The optimal strategy (Table 4) indicates that in order to achieve the target hydraulic head at the control locations, 14 out of 33 wells remain active and 19 wells are shut down. The total extraction rate achieved by this solution is 10,374.21 m3/day, slightly smaller than the total extraction rate of scenario 1 (16.25 % of the current extraction rate). The main difference is that all wells pump freshwater and not brackish water of variable salinity, making this scenario a more attractive management strategy. The total extraction rate remains small, indicating that alternative sources of water for drinking and irrigation needs have to be considered in the area in order to achieve sustainable management of water resources. Comparing the two scenarios, 6 out of 14 of the wells that are kept active are the same (GMA3, GMA4, GMA7, GST12, N5, W115), indicating that these wells affect the saltwater intrusion phenomenon the least. This is mainly due to their location, which is far from the shoreline for all wells except W115, which is located close to the model boundary. Note that in both scenarios 1 and 2, well W115 is selected as pumping location with the pumping rate within the desired range, while for the rest of the wells, the optimal pumping values equal either their lower or upper bounds. This effect is probably due to a boundary effect, given the W115 well’s proximity to it.

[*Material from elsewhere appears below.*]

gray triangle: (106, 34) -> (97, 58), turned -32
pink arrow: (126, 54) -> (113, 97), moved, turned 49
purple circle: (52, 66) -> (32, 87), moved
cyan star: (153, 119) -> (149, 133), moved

Table 4 Optimal extraction rates and objective function value for scenario 2

The convergence rate of the algorithm for scenario 2 is presented in Fig. 7. This time the penalty for not satisfying the hydraulic head constraints remains active only up to the 3rd iteration. From the 4th iteration forward, the objective function drops to negative values, since the penalty is no longer active. The algorithm converges to the optimal value on the 73rd iteration, although it has reached a very similar value at the 64th iteration.

Fig. 7
figure 7

Convergence rate of the algorithm under scenario 2. Inset shows enlarged scale from iteration number 4 onward

Conclusions

In this work, the coastal aquifer of Malia, located in the northern part of Crete, Greece, is studied in order to identify the current and future extent of saltwater intrusion and formulate alternative management plans for mitigation of the phenomenon. The groundwater-flow modelling results show that under the current pumping strategy, the saltwater intrusion front will continue to move inland posing a serious threat for the groundwater quality used for drinking and irrigation purposes. For this reason, two optimal management scenarios for mitigation of the saltwater intrusion phenomenon were considered. The first scenario allowed all pumping wells in the area to extract water with an upper bound equal to the current extraction rates. The optimization results that were obtained using the PSO algorithm indicate that only 22.2 % of the 81 production wells remain active limiting the amount of extracted groundwater to 18.75 % of the current rate. For the second scenario only the wells that are located outside the saltwater-affected areas are considered, given the fact that the water extracted from wells located inside the affected zones provide water of questionable quality. According to this scenario, 42.4 % of the 33 wells remain active and provide a water volume that corresponds to 16.25 % of the current rate. The main difference between the two scenarios is that the second scenario guarantees that the water extracted is of higher quality, making it a more attractive management strategy for mitigating the saltwater intrusion phenomenon, while providing better quality water to the region. It is observed that, in both cases, the total extraction rate remains extremely small; thus, alternative sources of water for satisfying the drinking and irrigation needs of the region need to be investigated in order to achieve sustainable management of the water resources. In addition, the low extraction rates needed to mitigate the phenomenon confirm the slow nature of the saltwater intrusion process, requiring a long time for the saltwater front to adapt to management scenarios. This makes the phenomenon very difficult if not impossible to reverse, indicating that management options should focus more on prevention rather than on mitigation measures.